Rendered page images:
>>
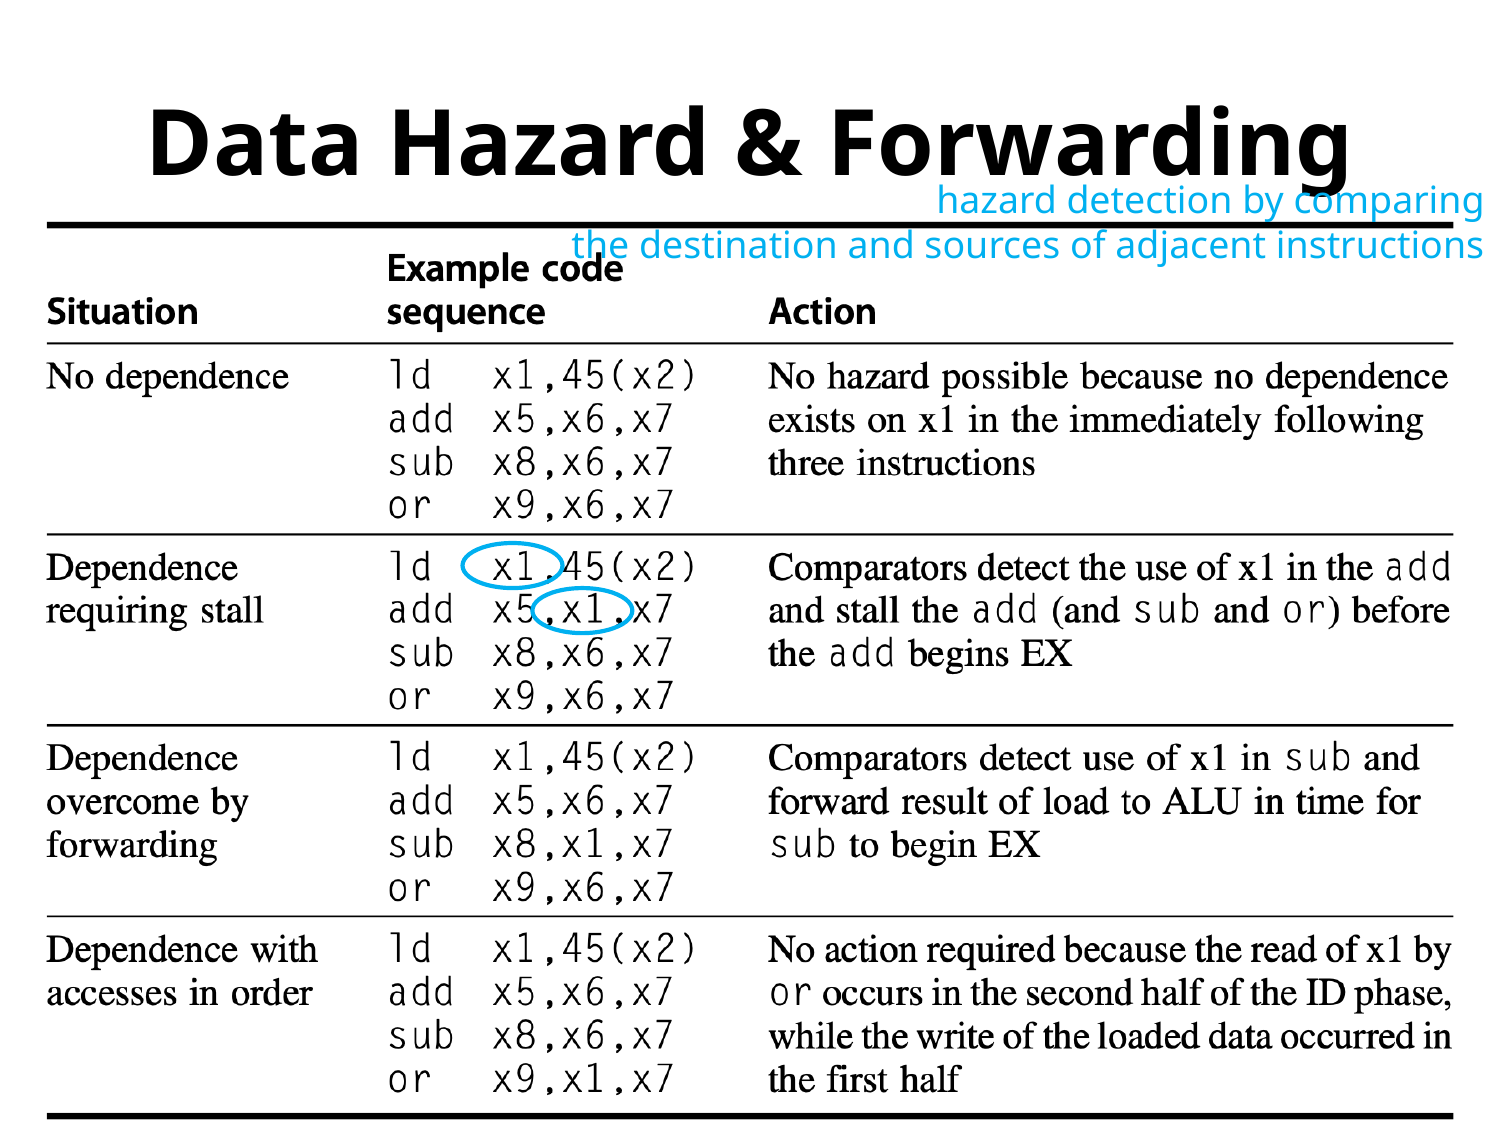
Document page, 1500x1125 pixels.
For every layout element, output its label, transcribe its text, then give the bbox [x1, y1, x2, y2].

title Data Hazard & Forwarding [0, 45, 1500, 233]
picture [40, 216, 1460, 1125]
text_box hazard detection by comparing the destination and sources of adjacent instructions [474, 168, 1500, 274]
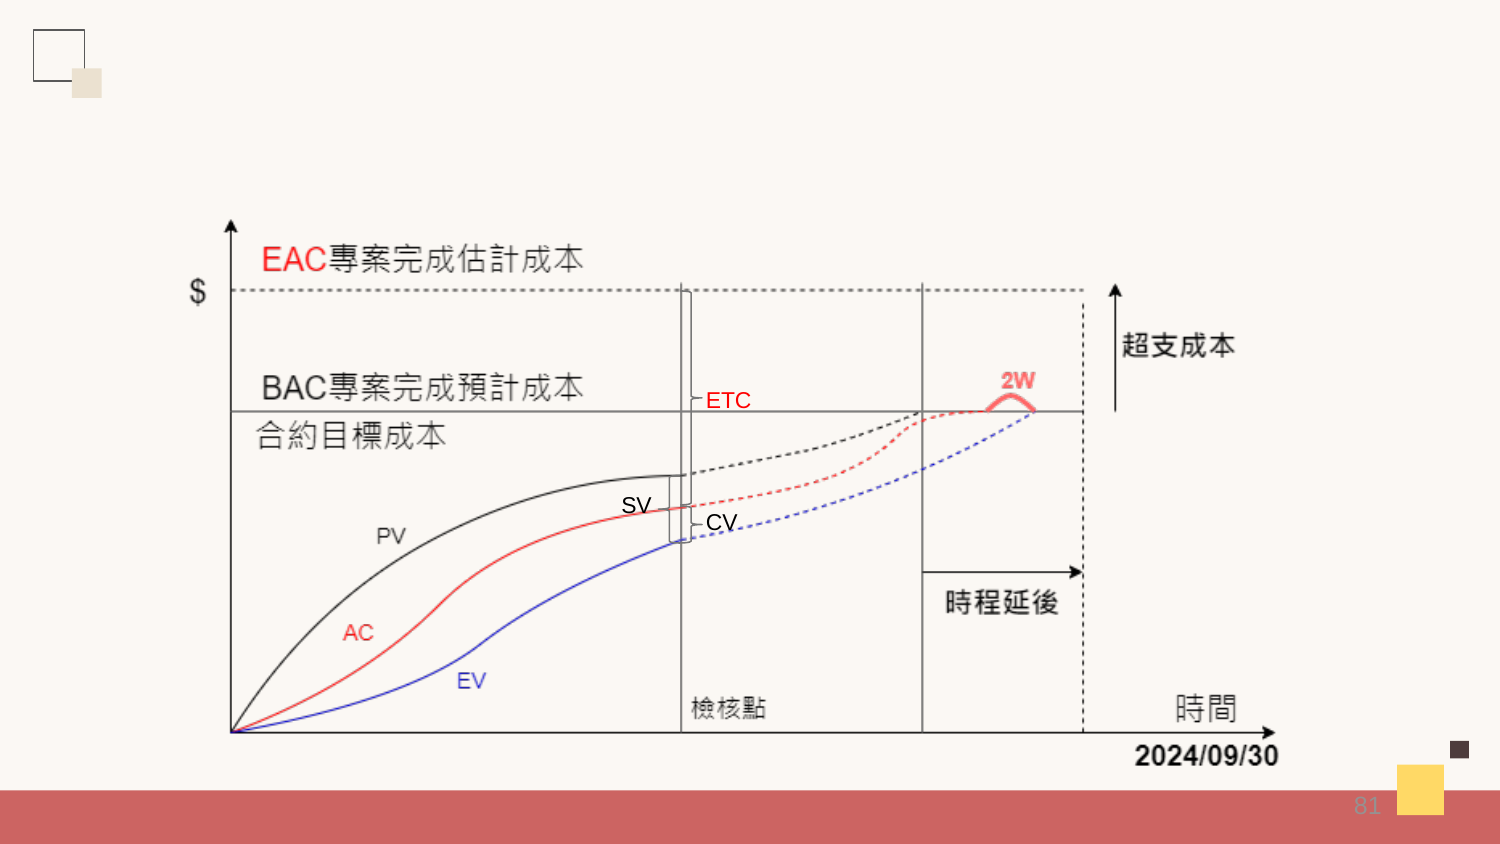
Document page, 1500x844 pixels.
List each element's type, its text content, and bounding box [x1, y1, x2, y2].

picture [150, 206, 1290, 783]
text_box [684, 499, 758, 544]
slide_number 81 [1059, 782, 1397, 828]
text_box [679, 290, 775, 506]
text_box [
<<
__WHAT YOU SHOULD DO__. For the records above, give the number of lines that include the string "pixels", with nothing added.

__RESULT FOR THIS EXERCISE__. 2